AVAILABLE DATA
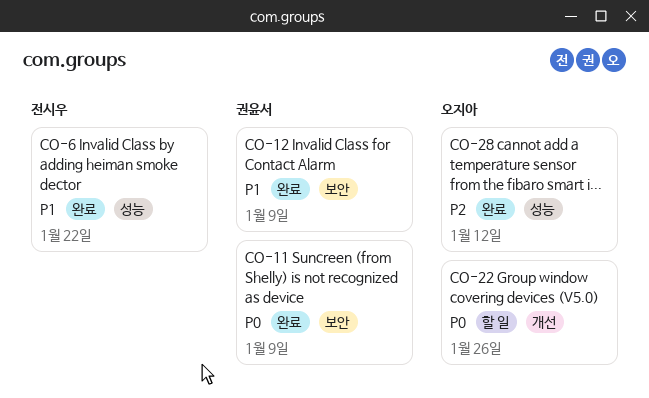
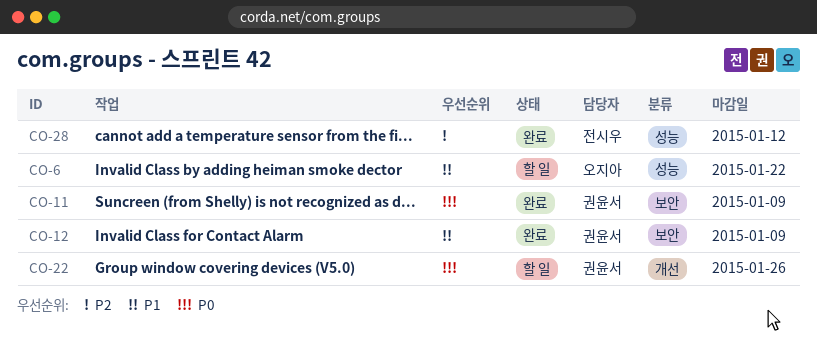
CO-6, status: 완료 -> 할 일
CO-6, owner: 전시우 -> 오지아
CO-22, owner: 오지아 -> 권윤서
CO-28, owner: 오지아 -> 전시우

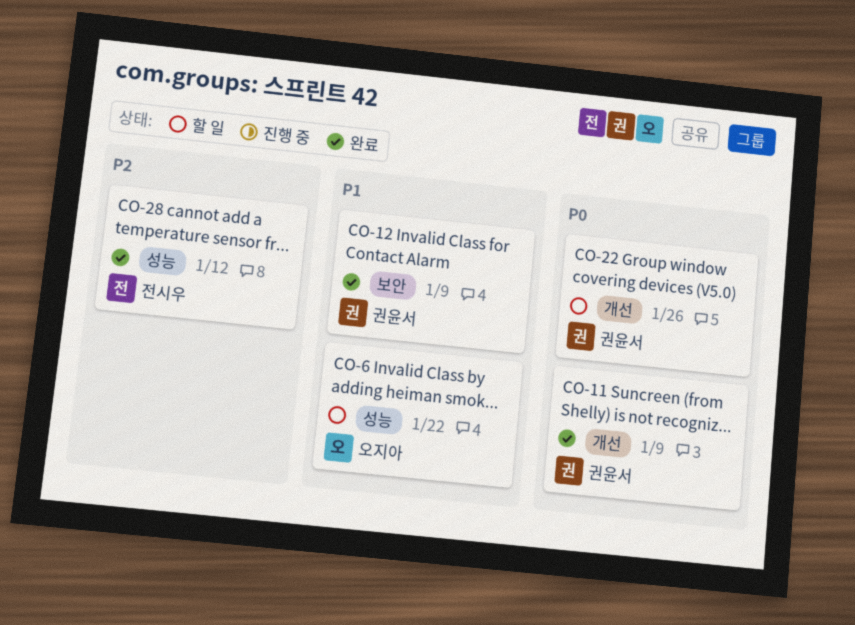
CO-11, label: 보안 -> 개선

EXERCISE AIM
If an entry above holds a picture, omit the picture but retype everything else exactly.

ANSWER AREA
CO-6, status: 완료 -> 할 일
CO-6, owner: 전시우 -> 오지아
CO-22, owner: 오지아 -> 권윤서
CO-28, owner: 오지아 -> 전시우

CO-11, label: 보안 -> 개선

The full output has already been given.